Мужчина всё больше мне нравился.

— Кажется, обидел, — честно признал я. — Наговорил ей много гадостей, чуть не поранил... А ещё чуть не завалил на пол против её желания...

Он переменился в лице и, казалось, готов был на меня наброситься. Я протянул ему тетрадь Мияги.

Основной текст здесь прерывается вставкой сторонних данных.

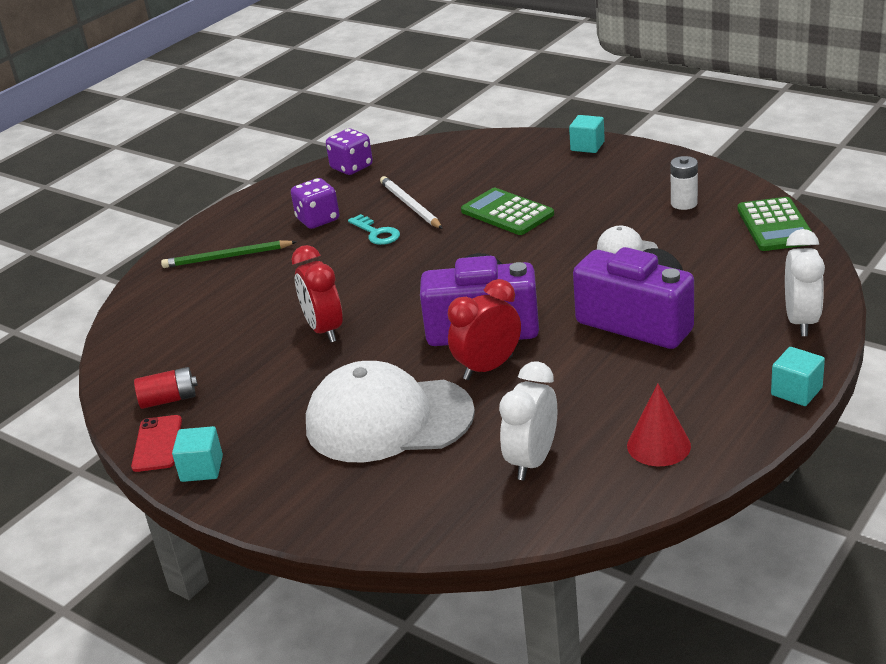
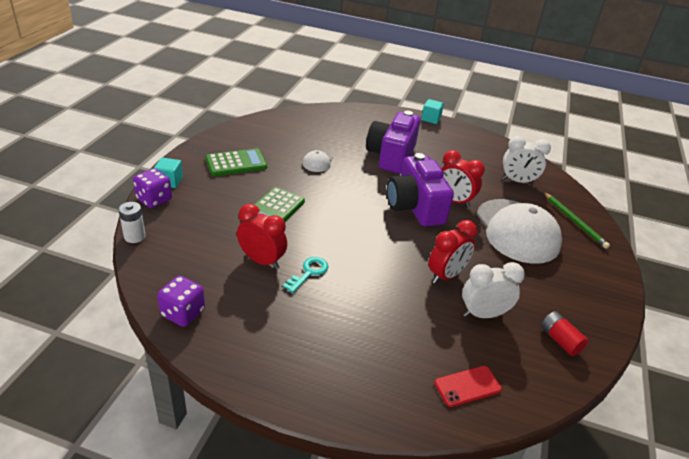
camera: 115 degrees left, 5 degrees up
red phone [131,415,182,472] -> red phone moved to [434,366,502,407]
green pencil [161,240,296,268] -> green pencil moved to [543,192,610,249]
turquoise cube [172,426,223,482] -> none
purple dice [291,178,339,229] -> purple dice moved to [133,168,172,208]
white pencil [380,176,443,229] -> red clock [237,204,287,269]
red cone [627,384,691,466] -> none
white battery [670,156,698,210] -> white battery moved to [119,202,146,243]
green calculator [737,197,812,251] -> green calculator moved to [206,148,267,176]
white clock [785,229,825,336] -> white clock moved to [462,262,525,318]

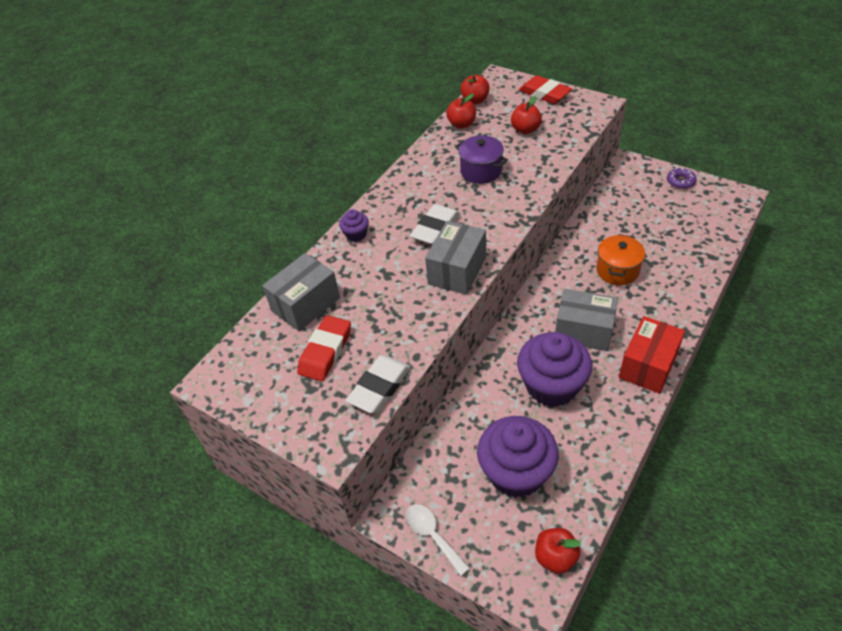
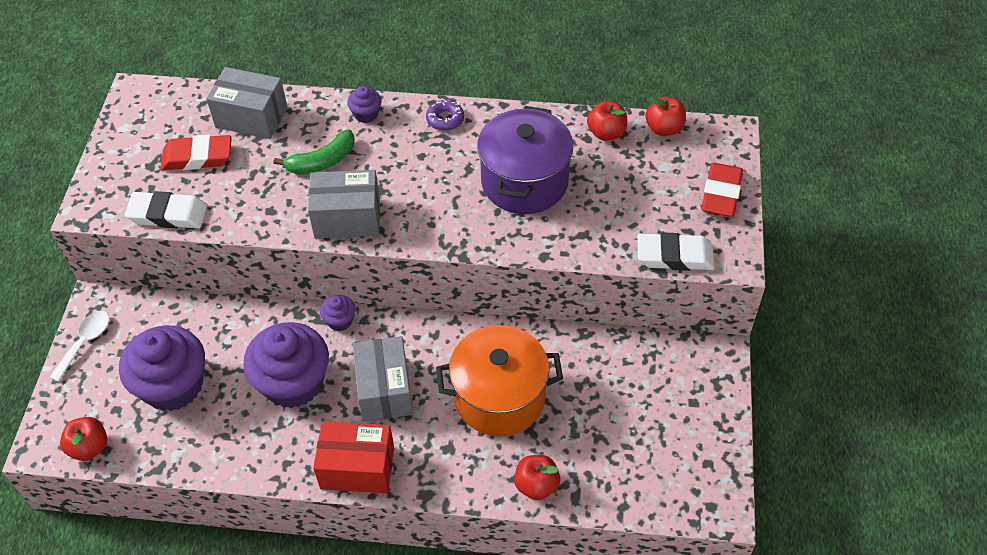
camera: 60 degrees right, 5 degrees up
white eraser [410,204,460,245] -> white eraser moved to [637,233,714,271]
purple pot [455,135,508,184] -> purple pot [477,106,574,214], size x1.62
red apple [511,96,542,134] -> red apple moved to [514,455,560,500]
orange pot [596,234,645,285] -> orange pot [436,325,563,436], size x1.62
purple donut [667,167,697,189] -> purple donut moved to [426,100,464,131]
none -> green banana [274,129,355,174]
none -> purple cupcake [320,295,356,331]

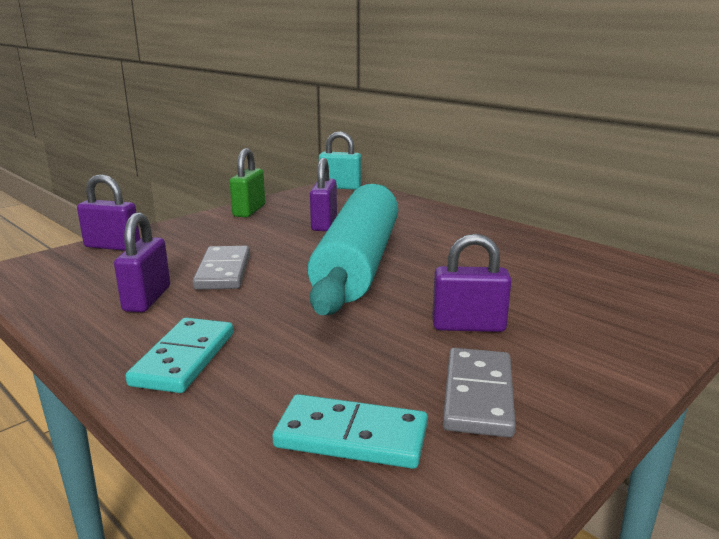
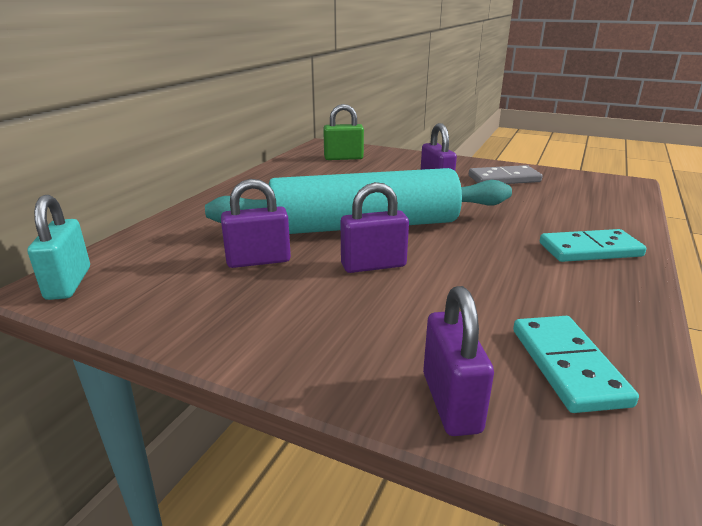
camera: 110 degrees left, 5 degrees up
purple padlock [114,213,170,312] -> purple padlock moved to [341,182,409,273]
grey domino [192,246,250,290] -> none
green padlock [230,148,265,217] -> green padlock moved to [323,104,364,160]
turquoise domino [272,394,428,469] -> turquoise domino moved to [513,316,639,413]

— Что это? — спросил он, взяв тетрадь.

— Думаю, там всё подробно написано. Это журнал наблюдений за мной, его Мияги оставила. Мне, как объекту наблюдения, ведь нельзя такое читать?

— Журнал наблюдений? — Мужчина послюнявил палец и перелистнул обложку тетради.

— Я о вашей работе ничего толком не знаю, и, похоже, правила у вас не такие уж строгие, но не хотелось бы, чтобы в записях обнаружили какие-то нарушения и Мияги наказали. Ты вроде ей не враг, так что тебе её и отдаю.

Наблюдатель, пролистав тетрадь, бегло просмотрел её содержимое. На последней странице он оказался минуты через две и выдал только:

— Понятно.

Не знаю, что там было написано, но после этого мужчина больше ко мне не цеплялся. Наверно, Мияги хорошо обо мне отзывалась, и я обрадовался, что получил косвенное тому подтверждение.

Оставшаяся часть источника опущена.